TAMARIN : un nouveau lidar pour scruter l’atmosphère
En 2022, l’INSU a créé le groupe opérationnel national lidar (GON LIDAR), chargé de la refonte des instrumentations lidar destinées au suivi à long terme de variables climatiques essentielles dans la troposphère et la stratosphère. Directement piloté par la direction de l’INSU, le GON LIDAR réunit des personnels issus de plusieurs laboratoires ainsi que de la DT INSU, dans un projet de développement instrumental au bénéfice de la communauté nationale.
Les nouveaux instruments développés par le GON LIDAR visent à garantir la continuité de séries de mesures atmosphériques initiées il y a plus de 30 ans dans les deux principaux observatoires français dédiés à l’étude de l’atmosphère : l’Observatoire de Haute-Provence (OHP) et l’Observatoire de Physique de l’Atmosphère de La Réunion (OPAR). Ces sites ont été sélectionnés pour bénéficier du soutien de la France en vue de leur intégration à l’infrastructure européenne ACTRIS. Ils constituent des sites stratégiques pour les travaux de validation des missions spatiales d’observation de la terre, ce qui explique l’appui financier du CNES à l’initiative du GON LIDAR.
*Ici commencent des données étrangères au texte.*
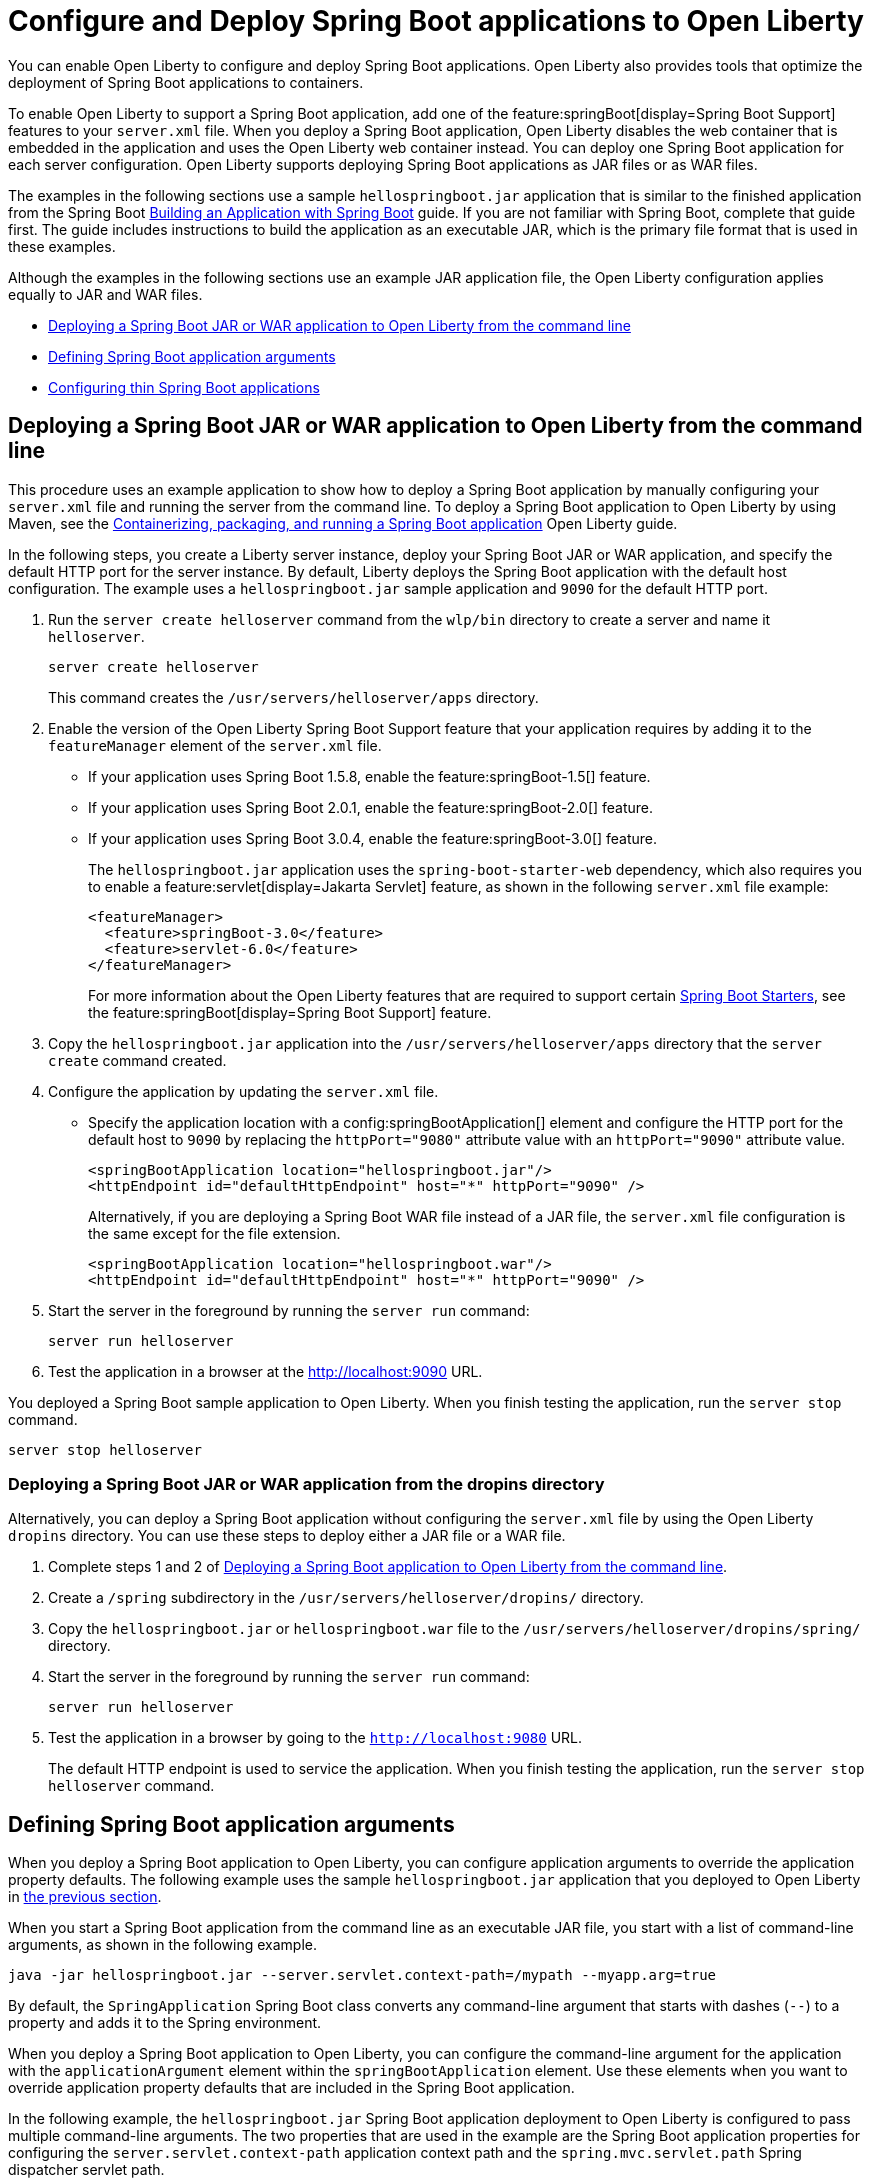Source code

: // Copyright (c) 2023 IBM Corporation and others.
// Licensed under Creative Commons Attribution-NoDerivatives
// 4.0 International (CC BY-ND 4.0)
//   https://creativecommons.org/licenses/by-nd/4.0/
//
// Contributors:
//     IBM Corporation
//
:page-description: You can enable Open Liberty to support a Spring Boot application. Open Liberty can also configure Spring Boot application arguments and properties and can also thin Spring Boot applications to use resources efficiently.
:seo-title: Deploy Spring Boot applications to Open Liberty
:page-layout: general-reference
:page-type: general
= Configure and Deploy Spring Boot applications to Open Liberty

You can enable Open Liberty to configure and deploy Spring Boot applications. Open Liberty also provides tools that optimize the deployment of Spring Boot applications to containers.

To enable Open Liberty to support a Spring Boot application, add one of the feature:springBoot[display=Spring Boot Support] features to your `server.xml` file. When you deploy a Spring Boot application, Open Liberty disables the web container that is embedded in the application and uses the Open Liberty web container instead. You can deploy one Spring Boot application for each server configuration. Open Liberty supports deploying Spring Boot applications as JAR files or as WAR files.

The examples in the following sections use a sample `hellospringboot.jar` application that is similar to the finished application from the Spring Boot link:https://spring.io/guides/gs/spring-boot/[Building an Application with Spring Boot] guide. If you are not familiar with Spring Boot, complete that guide first. The guide includes instructions to build the application as an executable JAR, which is the primary file format that is used in these examples.

Although the examples in the following sections use an example JAR application file, the Open Liberty configuration applies equally to JAR and WAR files.


- <<#deploy,Deploying a Spring Boot JAR or WAR application to Open Liberty from the command line>>
- <<#define,Defining Spring Boot application arguments>>
- <<#thin,Configuring thin Spring Boot applications>>

[#deploy]
== Deploying a Spring Boot JAR or WAR application to Open Liberty from the command line

This procedure uses an example application to show how to deploy a Spring Boot application by manually configuring your `server.xml` file and running the server from the command line. To deploy a Spring Boot application to Open Liberty by using Maven, see the link:/guides/spring-boot.html[Containerizing, packaging, and running a Spring Boot application] Open Liberty guide.

In the following steps, you create a Liberty server instance, deploy your Spring Boot JAR or WAR application, and specify the default HTTP port for the server instance. By default, Liberty deploys the Spring Boot application with the default host configuration. The example uses a `hellospringboot.jar` sample application and `9090` for the default HTTP port.

1. Run the `server create helloserver` command from the `wlp/bin` directory to create a server and name it `helloserver`.
+
----
server create helloserver
----
+
This command creates the `/usr/servers/helloserver/apps` directory.
2. Enable the version of the Open Liberty Spring Boot Support feature that your application requires by adding it to the `featureManager` element of the `server.xml` file.
+
- If your application uses Spring Boot 1.5.8, enable the feature:springBoot-1.5[] feature.
- If your application uses Spring Boot 2.0.1, enable the feature:springBoot-2.0[] feature.
- If your application uses Spring Boot 3.0.4, enable the feature:springBoot-3.0[] feature.
+
The `hellospringboot.jar` application uses the `spring-boot-starter-web` dependency, which also requires you to enable a feature:servlet[display=Jakarta Servlet] feature, as shown in the following `server.xml` file example:
+
[source,xml]
----
<featureManager>
  <feature>springBoot-3.0</feature>
  <feature>servlet-6.0</feature>
</featureManager>
----
For more information about the Open Liberty features that are required to support certain link:https://docs.spring.io/spring-boot/docs/current/reference/htmlsingle/#using.build-systems.starters[Spring Boot Starters], see the feature:springBoot[display=Spring Boot Support] feature.

3. Copy the `hellospringboot.jar` application into the `/usr/servers/helloserver/apps` directory that the `server create` command created.
4. Configure the application by updating the `server.xml` file.
+
- Specify the application location with a config:springBootApplication[] element and configure the HTTP port for the default host to `9090` by replacing the `httpPort="9080"` attribute value with an `httpPort="9090"` attribute value.
+
[source,xml]
----
<springBootApplication location="hellospringboot.jar"/>
<httpEndpoint id="defaultHttpEndpoint" host="*" httpPort="9090" />
----
+
Alternatively, if you are deploying a Spring Boot WAR file instead of a JAR file, the `server.xml` file configuration is the same except for the file extension.
+
[source,xml]
----
<springBootApplication location="hellospringboot.war"/>
<httpEndpoint id="defaultHttpEndpoint" host="*" httpPort="9090" />
----

5. Start the server in the foreground by running the `server run` command:
+
----
server run helloserver
----
6. Test the application in a browser at the http://localhost:9090 URL.

You deployed a Spring Boot sample application to Open Liberty. When you finish testing the application, run the `server stop` command.

----
server stop helloserver
----

[#dropins]
=== Deploying a Spring Boot JAR or WAR application from the dropins directory

Alternatively, you can deploy a Spring Boot application without configuring the `server.xml` file by using the Open Liberty `dropins` directory. You can use these steps to deploy either a JAR file or a WAR file.

1. Complete steps 1 and 2 of <<#deploy,Deploying a Spring Boot application to Open Liberty from the command line>>.
2. Create a `/spring` subdirectory in the `/usr/servers/helloserver/dropins/` directory.
3. Copy the `hellospringboot.jar` or `hellospringboot.war` file to the `/usr/servers/helloserver/dropins/spring/` directory.
4. Start the server in the foreground by running the `server run` command:
+
----
server run helloserver
----
5. Test the application in a browser by going to the `http://localhost:9080` URL.
+
The default HTTP endpoint is used to service the application. When you finish testing the application, run the `server stop helloserver` command.

[#define]
== Defining Spring Boot application arguments

When you deploy a Spring Boot application to Open Liberty, you can configure application arguments to override the application property defaults. The following example uses the sample `hellospringboot.jar` application that you deployed to Open Liberty in <<#deploy,the previous section>>.

When you start a Spring Boot application from the command line as an executable JAR file, you start with a list of command-line arguments, as shown in the following example.

----
java -jar hellospringboot.jar --server.servlet.context-path=/mypath --myapp.arg=true
----

By default, the `SpringApplication` Spring Boot class converts any command-line argument that starts with dashes (`--`) to a property and adds it to the Spring environment.

When you deploy a Spring Boot application to Open Liberty, you can configure the command-line argument for the application with the `applicationArgument` element within the `springBootApplication` element. Use these elements when you want to override application property defaults that are included in the Spring Boot application.

In the following example, the `hellospringboot.jar` Spring Boot application deployment to Open Liberty is configured to pass multiple command-line arguments. The two properties that are used in the example are the Spring Boot application properties for configuring the `server.servlet.context-path` application context path and the `spring.mvc.servlet.path` Spring dispatcher servlet path.

For more information about these and other Spring Boot application properties, see link:https://docs.spring.io/spring-boot/docs/current/reference/htmlsingle/#appendix.application-properties[Spring Boot common application properties].

1. Find the `springBootApplication` element in the `server.xml` file of the `helloserver` server that you created in the previous section.
+
[source,xml]
----
<springBootApplication location="hellospringboot.jar"/>
----

2. Add a command-line argument for the application with the `applicationArgument` element and pass the `--server.servlet.context-path=/testpath1` argument to change the application context root to `/testpath1`, as shown in the following example.
+
[source,xml]
----
<springBootApplication location="hellospringboot.jar">
    <applicationArgument>--server.servlet.context-path=/testpath1</applicationArgument>
</springBootApplication>
----

3. Start the server in the foreground by running the `server run` command.
+
[source,xml]
----
server run helloserver
----

4. Test the application in a browser by going to the http://localhost:9090/testpath1 URL.

5. Without stopping the server, change the context path to `testpath2`.
+
[source,xml]
----
<springBootApplication location="hellospringboot.jar">
    <applicationArgument>--server.servlet.context-path=/testpath2</applicationArgument>
</springBootApplication>
----

6. Test the application in a browser by going to the http://localhost:9090/testpath2 URL.

7. Without stopping the server, add another application argument in a new `applicationArgument` element to configure the Spring dispatcher servlet path, as shown in the following example.
+
[source,xml]
----
<springBootApplication location="hellospringboot.jar">
    <applicationArgument>--server.context-path=/testpath2</applicationArgument>
    <applicationArgument>--server.servlet-path=/mydispatcher</applicationArgument>
</springBootApplication>
----
+
The Spring Boot application stops and restarts with the same context path.

8. Test the application in a browser by going to the http://localhost:9090/testpath2/mydispatcher URL.

[#thin]
== Configuring thin Spring Boot applications

You can thin a Spring Boot application to create more efficient container layers and use resources more efficiently.

A Spring Boot application JAR or WAR file is a self-contained artifact. It packages all of the application dependencies inside the final artifact alongside the application content, including an embedded server implementation, such as Tomcat, Jetty, or Undertow. The result is a fat artifact that is easy to run on any server that has a JVM. However, this result is a large artifact, even for the smallest `hello world` Spring Boot web application.

With a microservices architecture, the application content that is included in a Spring Boot application JAR file can be much smaller than the Spring Boot framework dependencies. A large application JAR file might be costly to deploy if your application needs frequent updates. For example, if you use Docker to deploy your application to the cloud, you need to build a new Docker layer that includes your updated application content and all of the Spring Boot framework dependencies. This process results in large Docker layers when you update your application in the cloud.

Open Liberty can create Docker layers that use resources efficiently when you deploy frequent updates to your microservice applications in the cloud.

The following example uses the `springBootUtility thin` command to separate the Spring Boot application content from the dependencies that are packaged inside of the Spring Boot application, which creates a thin Spring Boot application.

The examples in this section use a `hellospringboot.jar` file, but the procedure is the same for Spring Boot WAR applications.


1. Configure the thin Spring Boot application JAR or WAR file and the library dependencies.
+
a. Deploy the `hellospringboot.jar` or application as explained in the <<#deploy,Deploying a Spring Boot application to Open Liberty from the command line>> section.
b. Deploy the library dependencies to the `wlp/usr/shared/resources/lib.index.cache/` directory.

2. Remove the `springBootApplication location="hellospringboot.jar"` element from the `server.xml` file.
+
The thinned application is deployed to the `dropins/spring` directory and you don't need to define the application location in the `server.xml` file.

3. Run the `springBootUtility thin` command with the necessary options to create the thin Spring Boot application in the  `dropins/spring` directory of the `helloserver` server configuration and to cache the dependencies to the `usr/shared/resources/lib.index.cache` directory.
+
[subs=+quotes]
----
wlp/bin/springBootUtility thin \
    --sourceAppPath=_full_path_to_/wlp/usr/servers/helloserver/apps/hellospringboot.jar \
    --targetLibCachePath=_full_path_to_/wlp/usr/shared/resources/lib.index.cache \
    --targetThinAppPath=_full_path_to_/wlp/usr/servers/helloserver/dropins/spring/hellospringboot.jar
----
+
For more information about the available command-line options, see the xref:reference:command/springbootUtility-thin.adoc[springBootUtility thin] command.

4. Start the server in the foreground by running the `server run` command.
+
[source,xml]
----
server run helloserver
----

5. Test the application in a browser by going to the `http://localhost:9090` URL.
+
When you finish testing the application, run the `server stop helloserver` command.

== See also
- Guide: link:/guides/spring-boot.html[Containerizing, packaging, and running a Spring Boot application]
- xref:configure-spring-boot-actuator.adoc[Configuring non-default settings for the Spring Boot Actuator]
- xref:reference:command/springbootUtility-commands.adoc[springBootUtility commands]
L'instrument TAMARIN, première réalisation du GON Lidar
La première réalisation du GON LIDAR est le lidar TAMARIN, destiné à équiper sur le site de l’OPAR sous la responsabilité directe du Directeur de l’OSU-Réunion1 , tous deux Sites Instrumentés labellisés par l’INSU. Sa conception s’appuie sur l’expérience acquise lors du développement d’autres lidars pour répondre à de grands enjeux scientifiques, notamment dans le cadre de programmes nationaux soutenus par l’INSU, comme le Chantier Méditerranée. TAMARIN résulte d’une mise en commun du savoir-faire du CNRS et du CEA. Plusieurs ingénieurs et techniciens de la division technique de l’INSU, ainsi que des ingénieurs du CEA affiliés au LSCE, ont contribué au projet, avec un important renfort en personnel mis à disposition par la direction de l’INSU et des sites d’accueil des instruments.
Le lidar TAMARIN est actuellement en phase de test au LSCE, avant sa livraison prévue à La Réunion à l’automne 2026. Il est présenté sur la Figure 1. L’instrument comprend pour l’instant trois télescopes : un pour l’observation de la basse à la moyenne troposphère tropicale, et deux autres pour les mesures de la moyenne troposphère jusqu’à la mésosphère, incluant la stratosphère. Il utilise la technologie Raman à 355 et 532 nm pour mesurer la vapeur d’eau jusqu’à 18 km d’altitude. Les voies Raman offrent également une restitution précise des propriétés optiques des aérosols et des nuages. L’instrument intègre par ailleurs des techniques innovantes de séparation des longueurs d’onde et de recombinaison des champs de vue des télescopes. Son ensemble, confinement compris, occupe une surface au sol de 9 m². Totalement automatisé, il est connecté à l’automate qui pilote l’observatoire, tant pour les aspects de sécurité que pour la gestion des dispositifs fonctionnels, tels que les trappes des salles lidar. Cette automatisation optimise l’utilisation des ressources humaines et permet à des opérateurs distants de contrôler et d’exploiter l’instrument.
Un démarrage prometteur avant l’exploration stratosphérique
Les premières mesures significatives ont été obtenues le 12 novembre 2025 et comparées à celles du lidar météorologique WALI du DRF/LSCE, utilisé comme référence. La Figure 2 (a et b) montre la dépolarisation de la lumière laser, utilisée pour caractériser les aérosols et les nuages. Les deux lidars donnent des résultats très similaires et révèlent la présence d’un nuage de glace de type cirrus entre 9 et 12 km d’altitude. Le contenu en vapeur d’eau est également restitué à partir des mesures de WALI (Figure 2c) et de TAMARIN (Figure 2d). TAMARIN se distingue par un niveau de bruit nettement plus faible, tout en reproduisant fidèlement les structures de vapeur d’eau observées par WALI. Ces premiers résultats atmosphériques confirment la conformité de TAMARIN au cahier des charges ACTRIS-EU pour les mesures troposphériques. La prochaine étape consistera à étendre les tests à la stratosphère, avec la perspective, d’ores et déjà établie, que les canaux élastiques permettront de sonder l’atmosphère bien au-delà de la stratopause, au-dessus de 40 km d’altitude.
Pour en savoir plus sur GON Lidar : https://www.dt.insu.cnrs.fr/projets/atmosphere/gon-lidar/ et https://metclim-lidars.aeris-data.fr/
- 1De manière symétrique le lidar, TAMARIN qui sera installé à l’OHP sera sous la responsabilité du Directeur de l’OSU Pytheas.